PROJECT_ID=your-gcp-project-id # e.g. drucom
PROJECT_NAME='Drupal Data Fetcher'
# User/Bot in charge of publishing data to cloud.
SERVICE_ACCOUNT=drupal-data-fetcher
GOOGLE_APPLICATION_CREDENTIALS=/path/to/keys/drupal-data-fetcher.json
# Cloud Storage bucket.
# e.g. choose-a-globally-unique-name
BUCKET_ID=your-gcs-bucket-name
BUCKET_REGION=europe-west-4 # us-central1
# Cloud BigQuery dataset.
BIGQUERY_DATASET_ID=drupal
# (optional) Billing account - set spending limits on it for safety.

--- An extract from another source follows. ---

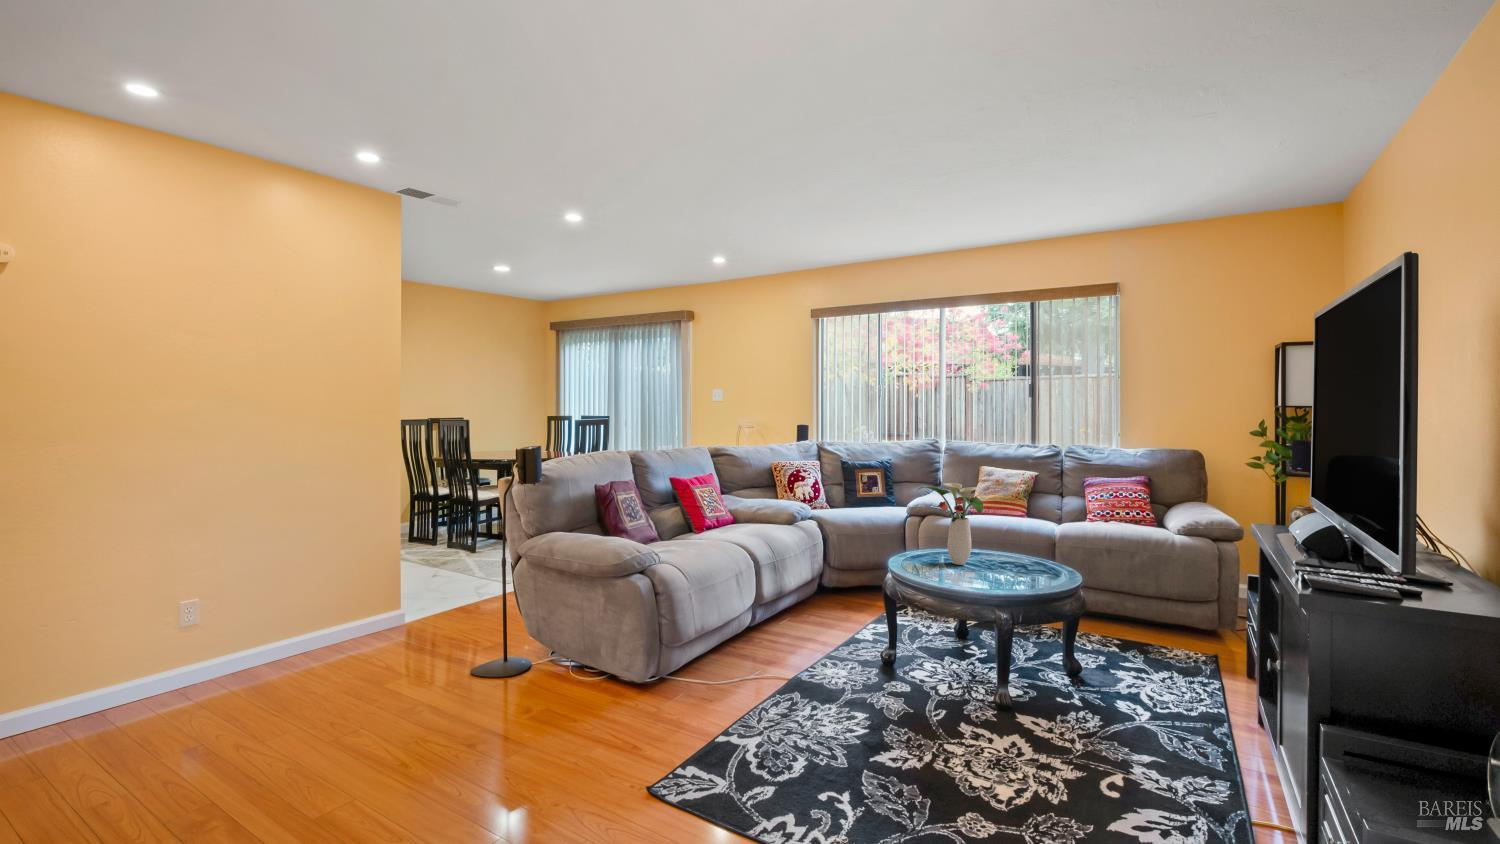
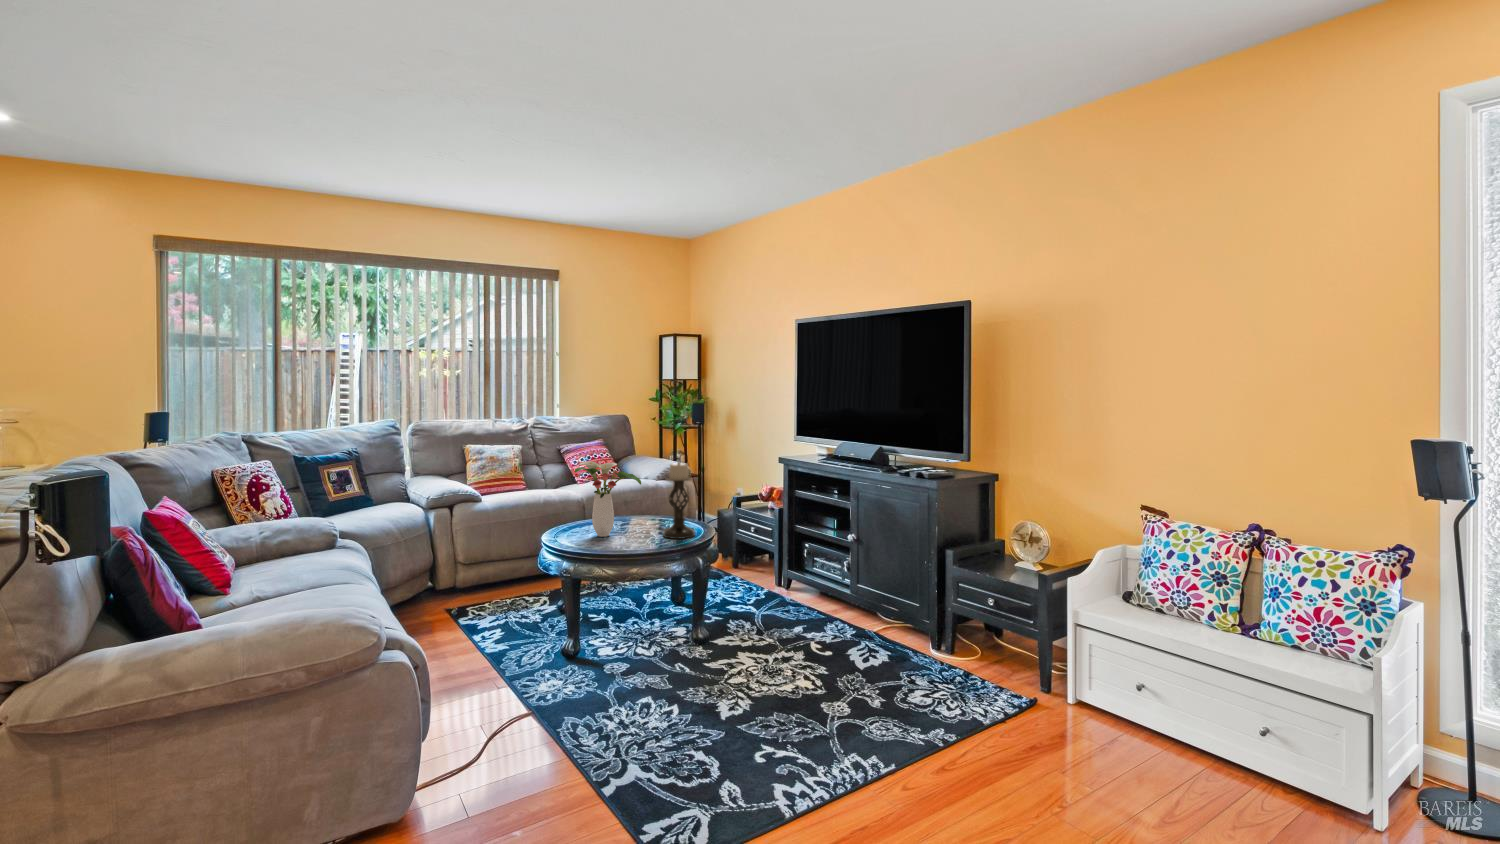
candle holder: none [1005,494,1047,588] -> present [663,462,695,539]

# Find yours: `gcloud billing accounts list`
BILLING_ACCOUNT_ID=000000-111111-000001
- Run the setup script:
# 1. Make sure your .env file is configured
# 2. Load environment variables
source .env # or direnv reload
# 3. Run the setup script
./script/setup-gcp.sh
# NB: You can revert everything with this other script afterward:
# ./script/cleanup-gcp.sh
3. Extract data
First, synchronize data files from GCP as much as possible:
make cli sync project
make cli sync-all
Then fetch missing pages from Drupal.org:
make cli extract project
make cli extract-all
Next, deploy existing data to BigQuery to create tables:
make cli deploy-all
Finally, sync everything again to push newly fetched data to GCP:
make cli sync-all
4. Incremental updates
Now you can use the incremental update command to keep your data current:
make data
This command fetches only the latest changes from Drupal.org and updates your BigQuery tables efficiently.
Documentation
- CLI Reference - All available commands and usage
- Data Fetcher - API client for Drupal.org
- Data Extractor - Data collection and sync
- Data Transformer - JSON to Parquet conversion
- Data Loader - Cloud storage and BigQuery
- Data Updater - Incremental updates
Supported Resources
Resource | Description |
---|---|
project |
Drupal modules, themes, distributions |
issue |
Bug reports, feature requests |
release |
Software releases and versions |
user |
User profiles and activity |
forum |
Forum posts and discussions |
organization |
Companies and groups |
changenotice |
API change notifications |
casestudy |
Case studies and examples |
event |
Events and meetups |
term |
Taxonomy terms |
vocabulary |
Taxonomy vocabularies |
Testing
make test
License
MIT License. See LICENSE
file.